Monday, January 28, 2019

SANTRA

SANTRA
Santra is famous fruit of orange family. Citrus parivaar. In the beninging it is little bit raw and also khatta, means sore test. After words, it becomes ripe and meetha, means sweet test and gets orange colour. We don’t know if fruit name came first or colour name came first. But santra is orange and orange is santra. It is sweetish but little bit khattaness is there, but no any parwa. It is very testy and healthfull. And regarding its health, there is one Greek saying: “Citrus, Altius, Fortius”, means if you eat santra, you will become taller and stronger.
In santra there is Vitamin C. Other alphabets of Vitamins may be also there but C is guarantee. But C is not separate, it is ghulled in the inside of orange. C Ghull. Like Jonathan Living Stone.
If Santra was having twin brother, he would be called Bantra and both of them would have been Seattle to Canada by now. Alas! A loss! Anyway. No any tock.
Santra is available in everywhere of Bharat. Nagpur is its centre of availability. Means centre of gravity of santra is Nagpur. But it is available in every state. And also in solid state and even liquid state.
Santra should be made national fruit of our nation. Not banana. Banana is close but it is by itself. Akela. But banana can be runner-up. Then who will be second runner-up? May be Aam, means Mango? No, no, Sirjee, Mango is Kingo of Fruito. Phal ka raja. Like phulka taaja. Anyways. All this we sall shee after words. This is not common or mango topic. Now we are not having waqt for fizool tocks. We are masroof. Busy, too much going through roof.
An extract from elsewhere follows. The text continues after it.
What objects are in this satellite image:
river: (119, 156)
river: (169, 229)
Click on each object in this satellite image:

Through hearsay, santra is available in Bhutan and Sikkim also. Here it is converted into various forms of eatability and drinkability through clever process of druk. Druk no nonsense. Druk good process. Here I am remembering one song “Druk Druk Druk, Hari Baba Druk”. This song is drag on and on.
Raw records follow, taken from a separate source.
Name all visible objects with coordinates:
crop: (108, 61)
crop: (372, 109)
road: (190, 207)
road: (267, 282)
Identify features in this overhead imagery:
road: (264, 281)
In Spain, santra, santra only is there everywhere. Country is full of santra. It is having different name of Naranja but same colour and same taste.
And Holland by himself is santra country. Orange country. I am remembering that tourism song promoted by Holland, which the lady is singing to the tonga boy in the tonga going tick tock, leaving his home behind: “Zarra Holland Holland chalo morey saajana, home bhi peeche hai tumhare”.
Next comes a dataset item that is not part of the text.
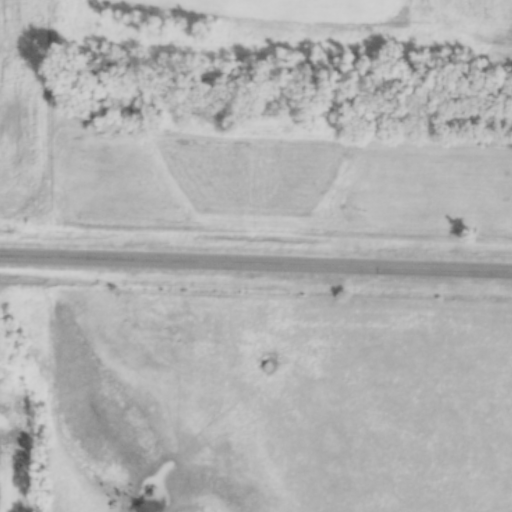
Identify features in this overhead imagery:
road: (256, 263)
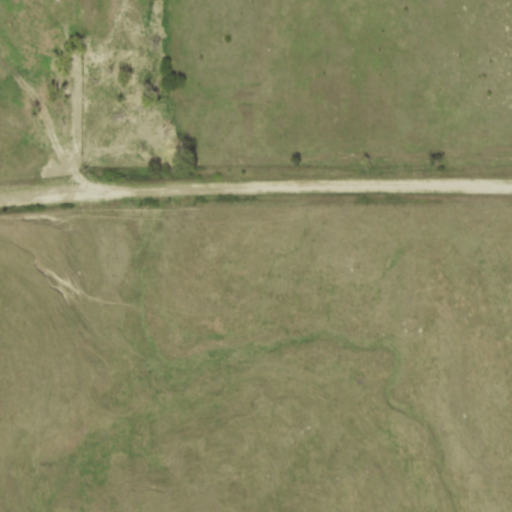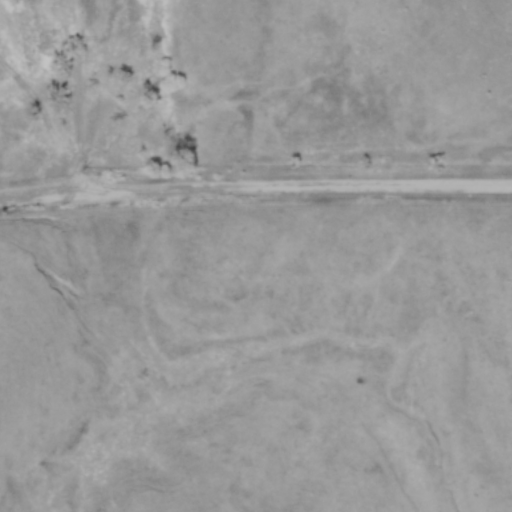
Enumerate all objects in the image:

In Holland there is one House of Orange. And its king is Willem van Oranje. Some unstudied people think that Willem is selling orange through van but this is unright. ‘Willem van Oranje’ means “Willem of Orange”. On the another hand, the Indian man who is selling oranges in mobile van is called Maruti. He is having orange colour Maruti van. This Maruti is selling orange in orange Maruti van. So between two names of orange king and orange salesman there is utter confusion. Don’t utter them.
What not can be made from santra! Joose is. Jam is, which is called Maar-maal-aide. It is like jam, not traffic jam but eating jam, but containing chilka like skin. Orange is having chilka outside it and same chilka is put inside it and that jam is called Maar-maal-aide. Terribly testy and what not.
And lastly but not leastly, Santra Bantra joke is also became! So many. Good laugh and what not.
Santra is having one male sibling and one female sibling, means own brother and own sister. Brother name Nimbu. Some peoples are calling Limbu or Lemon also and he is actually smallish and shortish and not so sweetish. Santra is fun-loving fruit. But Nimbu is half-way fruit. Not sweet dish. Santra is mast. Mast Kalandar. Nimbu is half-mast. Nowadays he is settle in Swedish country in the business of online lemon consolidation called E-Khatta. Sister name is Musambi, she is married in Dispur to famous Ananas trader by name Partho Chattopadhyay aka Chatterjea. Both are leaving happily ever after.
This is short story of santra.
Now, give me santra, I mean, permission. Namaskar.